The sun was setting when we began our journey back to West LA. A day without purpose had filled infinitely to be a day literally without any purpose. I hadn't even eaten anything all day, perhaps furthering my distraughtness.

Yes, I handled the situation, the car is now at a shop that I feel it will get qualified and expert care, but still, in the back of my head, I still would like to have had someone to come home to who could have hugged and held me, and told me the obvious of it would get better.

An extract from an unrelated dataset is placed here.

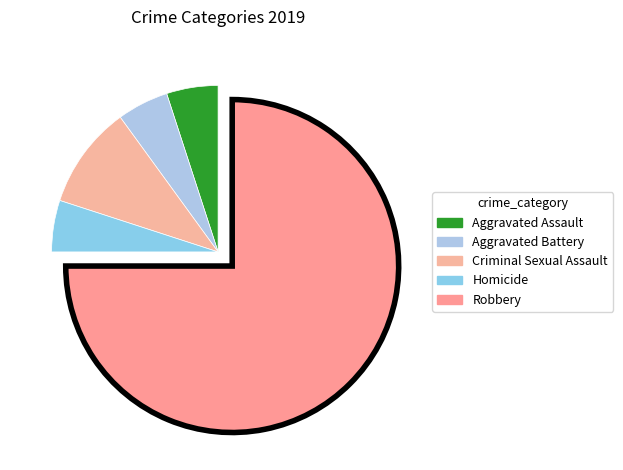

What percentage do Aggravated Assault and Robbery together represent?

80.0%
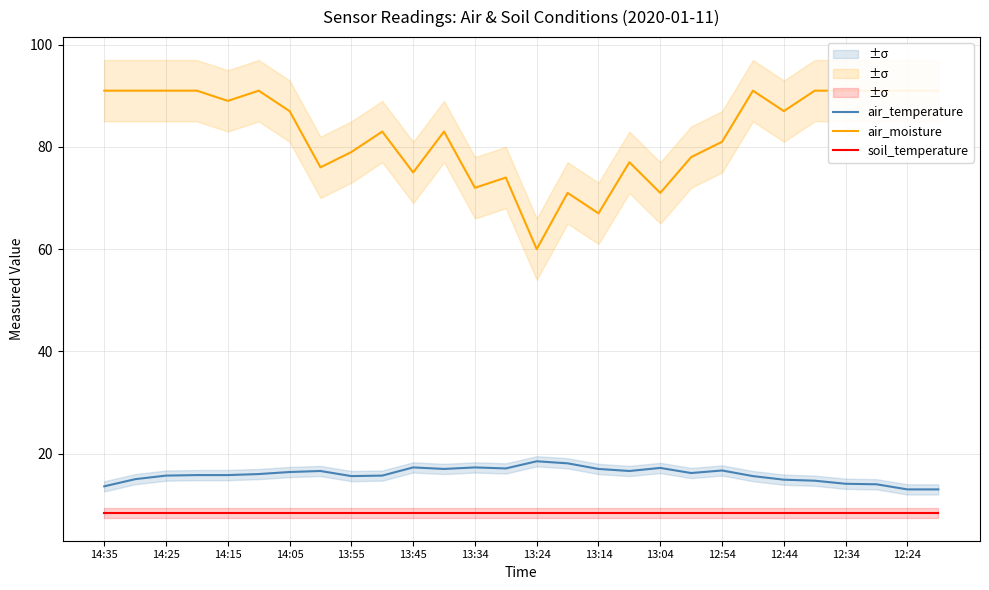

True or false: air_moisture and air_temperature cross at least once.

False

Mr. Electricity had finally called back when I was tooling about with Marie, seven hours after my initial text. I never did get an answer to my question, as it was now moot with the car out of service.

It had been:

"I miss you. May I come visit tonight?"

He asked could he do anything and I laughed, the thought of asking for sex running through my head, the influence of my time with Marie. "You could come up here tonight after you get off work." I suggested. "No can do," was the reply, "I have to be at work at 4 tomorrow for a charity event. If I didn't have to be at work so early, I would love to hang out with you in LA."

But I knew that was a lie. It wouldn't have mattered if work started at 6:30, like it was that day, him calling me fifteen minutes before he went in, or if he didn't have to work at all, the thought of him expending effort to come see me was not in his thinking. Not now. Seeing a girlfriend in nearby Atwater Village perhaps was, but not West LA.

Whatever. You love who you love, and you get what you get. And all that desperately needs to change, along with me saying, "This year can't possibly get any worse, right?" 2000 and 7, the ultimately worst year of my life, so far. So here goes, happy face on: "This year is simply going to get better from here on out." Because it simply has to, that's why.